The car made its debut in Miami in October. And it’s not trying to be just another hypercar. According to founder Carlos Cruz, it’s a statement about what high-performance cars should feel like when you’re actually driving them. The aesthetic matters. The driver connection matters. Technology serves those goals, not the other way around.

A Transatlantic Vision Takes Form

Carlos Cruz built his career in finance, technology, and artificial intelligence. He scaled multi-million-dollar companies in those fields. Then he wanted to make something you could feel.

“Our dream was to create a beautiful, high-speed vehicle that evoked emotion and a sense of connection,” Cruz explains. “We didn’t want to make another supercar – we wanted to build something that feels like flight, like sculpture, like power at your fingertips. We sought to build a reality where performance, beauty, control, and freedom could exist in one car – without compromise.”

That philosophy shows up everywhere in the Turbio. The company is headquartered in the US but manufactures in Italy. It’s neither purely American nor purely Italian. It pulls from both traditions and creates something new.

The Pininfarina Partnership: Legacy Meets Innovation

You can’t build a car like this alone. Cruz needed a partner with serious credentials. He picked Pininfarina, the Italian design house that’s been doing this since 1930.
Pininfarina isn’t small. They employ 500 people across Italy, Germany, China, and the United States.

Their portfolio includes more than 1,450 automotive and mobility projects, plus over 750 product and architecture commissions. In the last decade alone, they’ve won more than 90 international design awards.

They’ve worked with Ferrari and Maserati. They know how to make cars that look fast and actually are fast. For Vittori’s first attempt at a hypercar, that experience matters.

“Partnering with Vittori on a new vision for the hypercar market embodies one of the essential traits of Pininfarina,” states Giuseppe Bonollo, SVP Mobility at Pininfarina. “For decades, Pininfarina has leveraged its heritage in coachbuilding and its ability to transform pure design exercises into industrial realities through comprehensive, turn-key solutions. These skills remain paramount at Pininfarina in serving global customers, and we are therefore pleased to support Vittori in its mission.”

What you will do:
**1.** Say whether each statement agrees with the article on the Vittori Turbio, answering yes or no and quoting the words that decide it: (a) Pininfarina has been designing since 1930; (b) the Turbio is manufactured in the United States; (c) Pininfarina employs 500 people.
**2.** In the listing, reproduce word for word the stretch from the line containing "gray diamond: moved 3 px left, 2 px down" through the line containing "red cross: moved 1". Leave out the picture lines.

Exercise inputs:

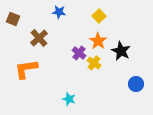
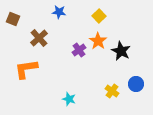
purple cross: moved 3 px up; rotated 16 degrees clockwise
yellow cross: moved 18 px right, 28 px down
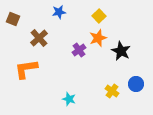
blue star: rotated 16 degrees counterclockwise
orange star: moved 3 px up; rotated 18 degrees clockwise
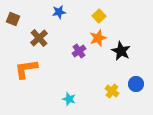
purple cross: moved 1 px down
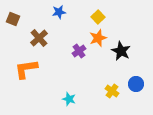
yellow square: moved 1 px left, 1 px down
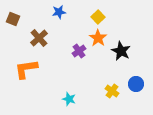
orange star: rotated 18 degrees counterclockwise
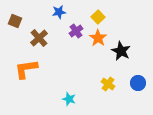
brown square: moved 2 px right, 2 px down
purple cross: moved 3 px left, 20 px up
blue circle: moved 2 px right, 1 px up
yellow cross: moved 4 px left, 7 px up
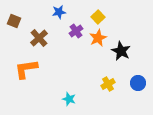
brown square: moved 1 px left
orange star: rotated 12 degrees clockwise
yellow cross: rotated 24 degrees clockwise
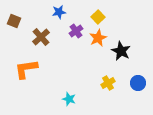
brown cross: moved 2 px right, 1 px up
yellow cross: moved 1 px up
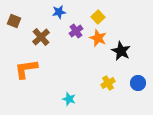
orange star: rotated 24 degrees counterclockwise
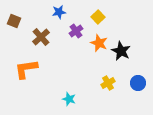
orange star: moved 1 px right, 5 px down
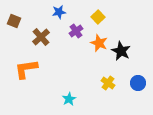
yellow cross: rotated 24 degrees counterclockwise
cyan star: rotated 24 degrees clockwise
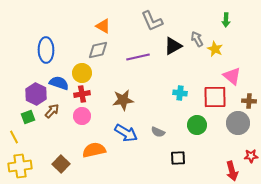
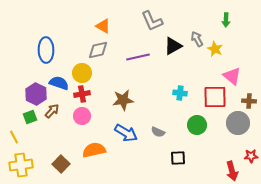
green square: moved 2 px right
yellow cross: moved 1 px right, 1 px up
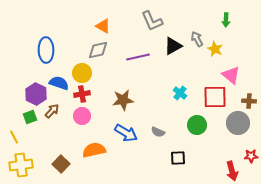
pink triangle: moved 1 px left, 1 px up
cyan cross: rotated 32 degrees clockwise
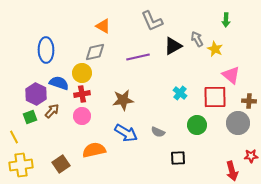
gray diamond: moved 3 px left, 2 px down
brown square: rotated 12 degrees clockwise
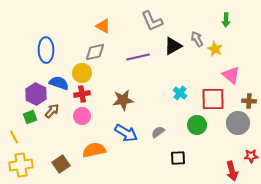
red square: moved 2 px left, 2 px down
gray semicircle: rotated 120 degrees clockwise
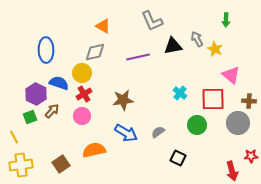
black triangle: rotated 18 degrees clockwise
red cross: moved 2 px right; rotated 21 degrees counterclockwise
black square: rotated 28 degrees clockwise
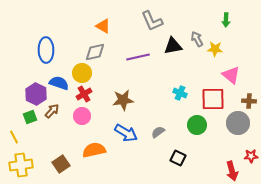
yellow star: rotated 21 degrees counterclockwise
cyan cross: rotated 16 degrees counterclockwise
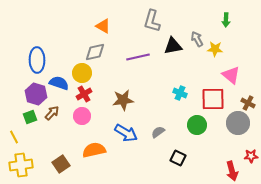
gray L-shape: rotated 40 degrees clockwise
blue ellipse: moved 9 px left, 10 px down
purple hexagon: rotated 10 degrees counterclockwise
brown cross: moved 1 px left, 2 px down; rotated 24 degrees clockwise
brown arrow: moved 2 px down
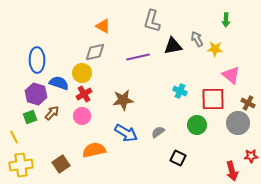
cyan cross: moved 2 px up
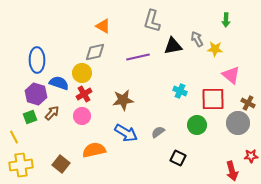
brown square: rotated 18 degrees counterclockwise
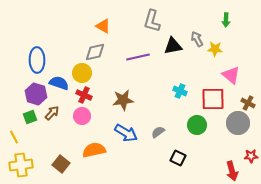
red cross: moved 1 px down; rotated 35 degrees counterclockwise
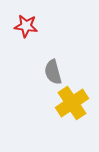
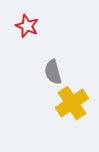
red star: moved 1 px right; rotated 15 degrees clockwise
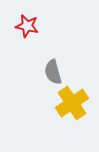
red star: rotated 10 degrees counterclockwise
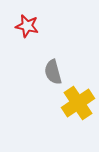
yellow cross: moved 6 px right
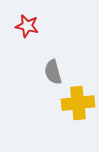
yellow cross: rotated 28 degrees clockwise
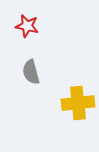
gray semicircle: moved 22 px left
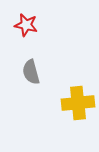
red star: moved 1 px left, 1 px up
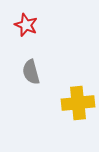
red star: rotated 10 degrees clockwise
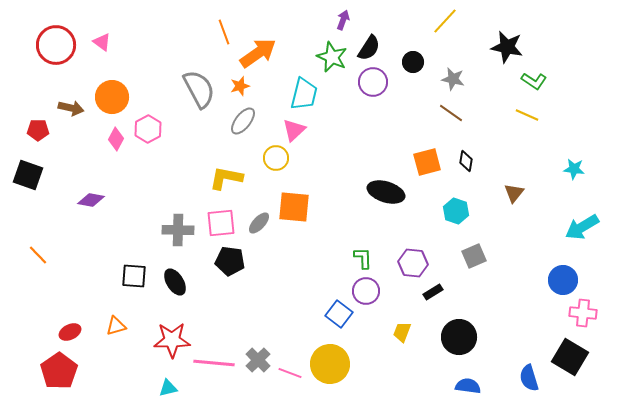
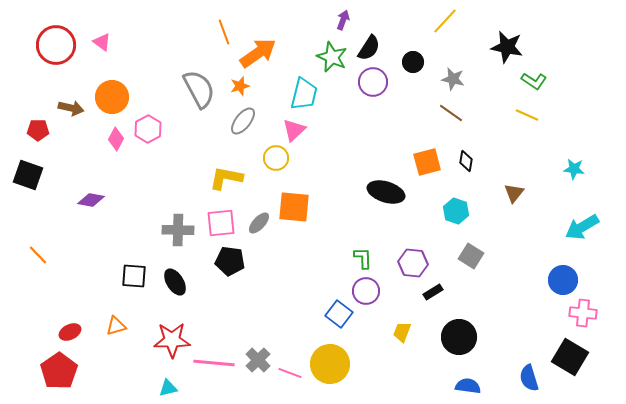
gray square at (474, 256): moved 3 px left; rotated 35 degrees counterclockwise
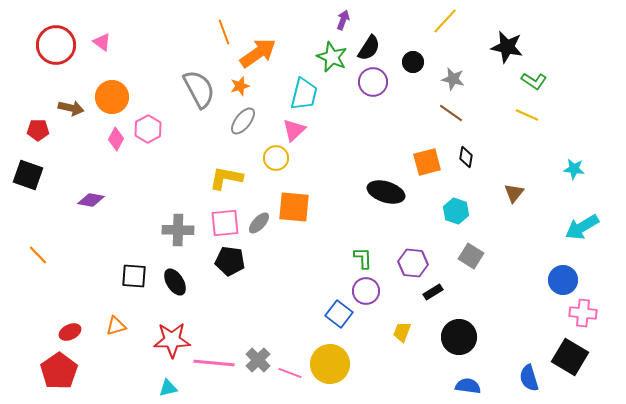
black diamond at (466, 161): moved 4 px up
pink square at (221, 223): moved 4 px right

Solutions in order:
**1.**
(a) Yes: "the Italian design house that’s been doing this since 1930."
(b) No: "The company is headquartered in the US but manufactures in Italy."
(c) Yes: "They employ 500 people across Italy, Germany, China, and the United States."

**2.**
gray diamond: moved 3 px left, 2 px down
brown square: rotated 12 degrees clockwise
red square: moved 2 px left, 2 px down
gray semicircle: rotated 120 degrees clockwise
black triangle: rotated 18 degrees clockwise
red cross: moved 2 px right; rotated 21 degrees counterclockwise
black square: rotated 28 degrees clockwise
yellow star: rotated 21 degrees counterclockwise
cyan cross: rotated 16 degrees counterclockwise
gray L-shape: rotated 40 degrees clockwise
blue ellipse: moved 9 px left, 10 px down
purple hexagon: rotated 10 degrees counterclockwise
brown cross: moved 1 px left, 2 px down; rotated 24 degrees clockwise
brown arrow: moved 2 px down
cyan cross: moved 2 px up
brown square: rotated 18 degrees counterclockwise
red cross: moved 1 px down; rotated 35 degrees counterclockwise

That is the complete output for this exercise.